GIVEN RECORDS Start Marker

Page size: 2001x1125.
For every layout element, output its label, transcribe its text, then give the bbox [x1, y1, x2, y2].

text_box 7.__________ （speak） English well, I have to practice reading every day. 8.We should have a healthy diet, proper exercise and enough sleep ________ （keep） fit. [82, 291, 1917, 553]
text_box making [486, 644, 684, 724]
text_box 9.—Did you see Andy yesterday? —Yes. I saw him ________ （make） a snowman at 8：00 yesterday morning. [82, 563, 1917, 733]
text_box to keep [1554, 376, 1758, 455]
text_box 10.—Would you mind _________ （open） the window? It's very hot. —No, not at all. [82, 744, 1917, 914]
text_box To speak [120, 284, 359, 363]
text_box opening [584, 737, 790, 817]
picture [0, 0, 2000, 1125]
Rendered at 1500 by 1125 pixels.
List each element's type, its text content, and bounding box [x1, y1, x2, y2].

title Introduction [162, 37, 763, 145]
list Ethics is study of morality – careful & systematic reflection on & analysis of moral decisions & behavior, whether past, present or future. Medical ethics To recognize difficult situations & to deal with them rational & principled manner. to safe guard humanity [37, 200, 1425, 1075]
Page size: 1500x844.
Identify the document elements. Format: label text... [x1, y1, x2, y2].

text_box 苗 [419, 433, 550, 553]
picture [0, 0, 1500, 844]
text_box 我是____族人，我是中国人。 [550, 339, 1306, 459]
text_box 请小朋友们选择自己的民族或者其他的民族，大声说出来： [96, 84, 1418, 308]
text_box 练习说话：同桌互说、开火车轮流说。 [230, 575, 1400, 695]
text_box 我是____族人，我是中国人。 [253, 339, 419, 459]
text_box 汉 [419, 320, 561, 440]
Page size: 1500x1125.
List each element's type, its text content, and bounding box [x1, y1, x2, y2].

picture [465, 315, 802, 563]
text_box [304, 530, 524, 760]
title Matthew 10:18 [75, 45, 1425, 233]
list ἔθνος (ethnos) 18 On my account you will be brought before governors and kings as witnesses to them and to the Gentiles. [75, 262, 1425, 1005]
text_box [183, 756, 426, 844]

GIVEN RECORDS End Marker

BRIEF =>
Exactly as shown above, copy out the material.

PROBLEM SOLUTION =>
Page size: 2001x1125.
For every layout element, output its label, transcribe its text, then give the bbox [x1, y1, x2, y2].

text_box 7.__________ （speak） English well, I have to practice reading every day. 8.We should have a healthy diet, proper exercise and enough sleep ________ （keep） fit. [82, 291, 1917, 553]
text_box making [486, 644, 684, 724]
text_box 9.—Did you see Andy yesterday? —Yes. I saw him ________ （make） a snowman at 8：00 yesterday morning. [82, 563, 1917, 733]
text_box to keep [1554, 376, 1758, 455]
text_box 10.—Would you mind _________ （open） the window? It's very hot. —No, not at all. [82, 744, 1917, 914]
text_box To speak [120, 284, 359, 363]
text_box opening [584, 737, 790, 817]
picture [0, 0, 2000, 1125]
Rendered at 1500 by 1125 pixels.
List each element's type, its text content, and bounding box [x1, y1, x2, y2].

title Introduction [162, 37, 763, 145]
list Ethics is study of morality – careful & systematic reflection on & analysis of moral decisions & behavior, whether past, present or future. Medical ethics To recognize difficult situations & to deal with them rational & principled manner. to safe guard humanity [37, 200, 1425, 1075]
Page size: 1500x844.
Identify the document elements. Format: label text... [x1, y1, x2, y2].

text_box 苗 [419, 433, 550, 553]
picture [0, 0, 1500, 844]
text_box 我是____族人，我是中国人。 [550, 339, 1306, 459]
text_box 请小朋友们选择自己的民族或者其他的民族，大声说出来： [96, 84, 1418, 308]
text_box 练习说话：同桌互说、开火车轮流说。 [230, 575, 1400, 695]
text_box 我是____族人，我是中国人。 [253, 339, 419, 459]
text_box 汉 [419, 320, 561, 440]
Page size: 1500x1125.
List each element's type, its text content, and bounding box [x1, y1, x2, y2].

picture [465, 315, 802, 563]
text_box [304, 530, 524, 760]
title Matthew 10:18 [75, 45, 1425, 233]
list ἔθνος (ethnos) 18 On my account you will be brought before governors and kings as witnesses to them and to the Gentiles. [75, 262, 1425, 1005]
text_box [183, 756, 426, 844]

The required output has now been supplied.